_How to complete this task_
Rewrite the text of every item below, replacing "visitors" with "clients" and leaving everything else unchanged. Leave out the pictures.

################

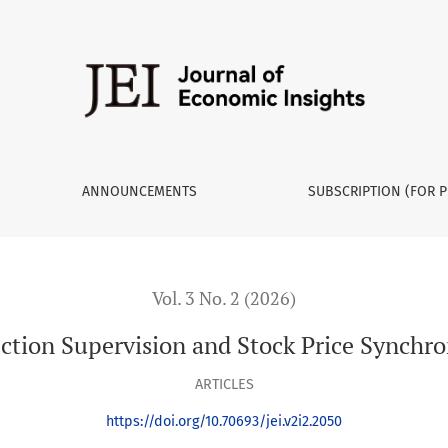
ronicity
ANNOUNCEMENTS
SUBSCRIPTION (FOR P
Vol. 3 No. 2 (2026)
ction Supervision and Stock Price Synchro
ARTICLES
https://doi.org/10.70693/jei.v2i2.2050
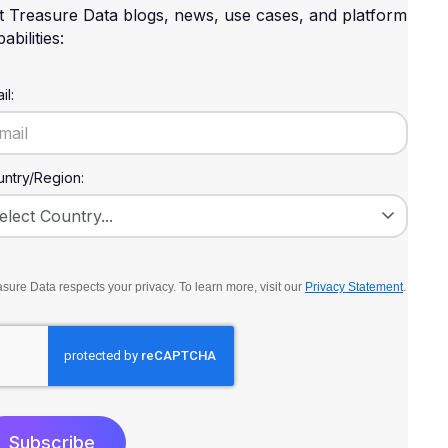
t Treasure Data blogs, news, use cases, and platform
abilities:
il:
ntry/Region:
sure Data respects your privacy. To learn more, visit our
Privacy Statement
.
Subscribe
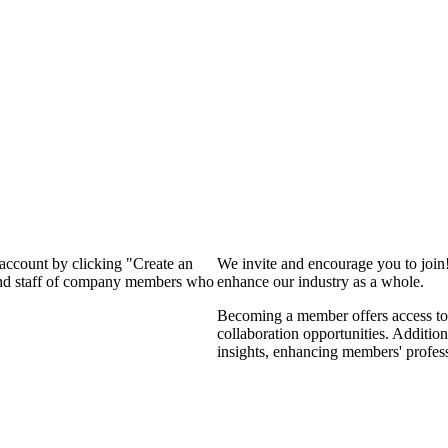
 account by clicking "Create an
We invite and encourage you to join
 and staff of company members who
enhance our industry as a whole.
Becoming a member offers access to 
collaboration opportunities. Addition
insights, enhancing members' profes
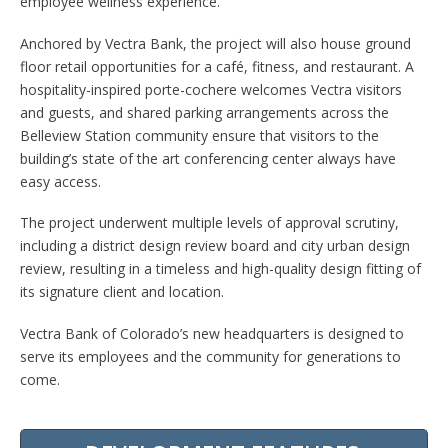
employee wellness experience.
Anchored by Vectra Bank, the project will also house ground
floor retail opportunities for a café, fitness, and restaurant. A
hospitality-inspired porte-cochere welcomes Vectra visitors
and guests, and shared parking arrangements across the
Belleview Station community ensure that visitors to the
building’s state of the art conferencing center always have
easy access.
The project underwent multiple levels of approval scrutiny,
including a district design review board and city urban design
review, resulting in a timeless and high-quality design fitting of
its signature client and location.
Vectra Bank of Colorado’s new headquarters is designed to
serve its employees and the community for generations to
come.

################

_Expected answer_
ronicity
ANNOUNCEMENTS
SUBSCRIPTION (FOR P
Vol. 3 No. 2 (2026)
ction Supervision and Stock Price Synchro
ARTICLES
https://doi.org/10.70693/jei.v2i2.2050
t Treasure Data blogs, news, use cases, and platform
abilities:
il:
ntry/Region:
sure Data respects your privacy. To learn more, visit our
Privacy Statement
.
Subscribe
 account by clicking "Create an
We invite and encourage you to join
 and staff of company members who
enhance our industry as a whole.
Becoming a member offers access to 
collaboration opportunities. Addition
insights, enhancing members' profes
employee wellness experience.
Anchored by Vectra Bank, the project will also house ground
floor retail opportunities for a café, fitness, and restaurant. A
hospitality-inspired porte-cochere welcomes Vectra clients
and guests, and shared parking arrangements across the
Belleview Station community ensure that clients to the
building’s state of the art conferencing center always have
easy access.
The project underwent multiple levels of approval scrutiny,
including a district design review board and city urban design
review, resulting in a timeless and high-quality design fitting of
its signature client and location.
Vectra Bank of Colorado’s new headquarters is designed to
serve its employees and the community for generations to
come.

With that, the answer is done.